Figure. One example of a complete remote diabetes program leveraging multiple technologies to minimize patient travel time while improving local capacity and expertise through variable levels of support for different patients. In this model, the most complex patients may be seen in the on-site clinics, and then, in decreasing order of severity, by conventional telemedicine, virtual case conferences, or e-consultation.
The solutions and care models that we are working on for the Weeneebayko area are not necessarily going to be the optimal solution for other populations, or even other specialties. However, they do illustrate the importance of patient-centeredness in clinical care models. Closer to home, Dr. Appireddy has been doing great work in showing how direct to consumer telehealth saves money for both patients and the system, increases capacity, increases patient satisfaction, and doesn’t sacrifice quality care. Another clinical care model we are trying out is a Nurse Practitioner led diabetes clinic for patients without a primary care practitioner. This should remove pressure from walk-in clinics and urgent care centres, while improving timeliness of guideline-based diabetes care and hopefully decreasing admissions to hospital.

## Data for analysis

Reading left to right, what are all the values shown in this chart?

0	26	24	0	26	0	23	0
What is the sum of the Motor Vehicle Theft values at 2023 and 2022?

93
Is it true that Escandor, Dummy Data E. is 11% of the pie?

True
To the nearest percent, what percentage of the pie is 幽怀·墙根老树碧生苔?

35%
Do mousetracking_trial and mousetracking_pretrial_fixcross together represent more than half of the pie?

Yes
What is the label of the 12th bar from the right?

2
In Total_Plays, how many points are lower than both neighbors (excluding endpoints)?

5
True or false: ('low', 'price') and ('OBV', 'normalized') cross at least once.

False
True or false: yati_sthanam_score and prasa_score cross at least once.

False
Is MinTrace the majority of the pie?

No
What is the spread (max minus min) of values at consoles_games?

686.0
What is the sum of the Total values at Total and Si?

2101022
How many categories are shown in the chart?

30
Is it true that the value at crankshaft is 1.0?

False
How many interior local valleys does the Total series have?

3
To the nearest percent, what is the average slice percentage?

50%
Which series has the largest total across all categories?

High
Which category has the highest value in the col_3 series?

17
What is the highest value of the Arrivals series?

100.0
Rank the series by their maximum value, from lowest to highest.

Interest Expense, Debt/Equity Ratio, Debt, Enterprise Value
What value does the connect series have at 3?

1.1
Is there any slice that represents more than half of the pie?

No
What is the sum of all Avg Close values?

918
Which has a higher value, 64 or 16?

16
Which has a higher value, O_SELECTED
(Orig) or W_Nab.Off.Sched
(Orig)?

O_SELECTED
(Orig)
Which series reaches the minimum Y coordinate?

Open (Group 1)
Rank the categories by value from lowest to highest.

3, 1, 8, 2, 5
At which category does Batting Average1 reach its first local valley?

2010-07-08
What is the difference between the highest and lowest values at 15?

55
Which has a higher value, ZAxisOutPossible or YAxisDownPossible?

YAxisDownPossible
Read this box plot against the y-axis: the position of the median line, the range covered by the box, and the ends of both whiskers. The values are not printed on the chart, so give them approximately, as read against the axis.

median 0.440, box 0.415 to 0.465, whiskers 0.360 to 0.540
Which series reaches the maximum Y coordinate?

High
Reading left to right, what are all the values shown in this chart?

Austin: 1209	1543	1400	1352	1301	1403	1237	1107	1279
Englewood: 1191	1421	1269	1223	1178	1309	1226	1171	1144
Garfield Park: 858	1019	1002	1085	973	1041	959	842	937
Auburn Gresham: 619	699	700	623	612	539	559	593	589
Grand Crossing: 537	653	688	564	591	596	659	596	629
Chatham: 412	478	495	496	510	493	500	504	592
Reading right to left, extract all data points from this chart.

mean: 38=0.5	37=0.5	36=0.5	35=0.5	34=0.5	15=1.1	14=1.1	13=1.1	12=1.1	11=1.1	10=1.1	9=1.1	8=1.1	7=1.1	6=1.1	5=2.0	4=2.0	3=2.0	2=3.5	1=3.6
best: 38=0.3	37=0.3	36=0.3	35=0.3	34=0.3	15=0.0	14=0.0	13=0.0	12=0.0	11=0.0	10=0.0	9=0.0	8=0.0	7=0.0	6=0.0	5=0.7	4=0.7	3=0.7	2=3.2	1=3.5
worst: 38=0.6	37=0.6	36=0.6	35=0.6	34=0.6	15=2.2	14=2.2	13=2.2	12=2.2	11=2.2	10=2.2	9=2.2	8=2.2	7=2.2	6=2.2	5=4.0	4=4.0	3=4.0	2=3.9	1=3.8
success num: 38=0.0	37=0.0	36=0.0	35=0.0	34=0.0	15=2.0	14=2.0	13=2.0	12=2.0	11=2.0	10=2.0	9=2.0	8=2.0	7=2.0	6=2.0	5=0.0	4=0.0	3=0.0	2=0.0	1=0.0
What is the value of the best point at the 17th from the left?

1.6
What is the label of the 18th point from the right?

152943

## What you have to do
Continue the passage on remote diabetes care models from the point where it stops.

## Response area
Fundamentally, the practice of medicine is meant to be in the service of our patients. I hope that readers will agree that the idea that clinical work requires a patient to come to a doctor to be assessed in some specific physical space is outdated. If we are to be patient-centered practitioners showing that we truly value our patients, we need to go to them. And for us at Queen’s University, that means returning to Weeneebayko.
References:
Green ME, Jones CR, Walker JD, Shah BR, Jacklin K, Slater M, Frymire E, eds. First Nations and Diabetes in Ontario.Toronto, ON: ICES; 2019.
Marso SP, et al. Liraglutide and Cardiovascular Outcomes in Type 2 Diabetes. N Engl J Med. 2016;375:311-22.
Appireddy , Sana Khan , Chad Leaver , Cally Martin , Albert Jin , Bryce A Durafourt , Stephen L Archer Home Virtual Visits for Outpatient Follow-Up Stroke Care: Cross-Sectional Study J Med Internet Res. 2019 Oct 7;21(10):e13734. doi: 10.2196/13734.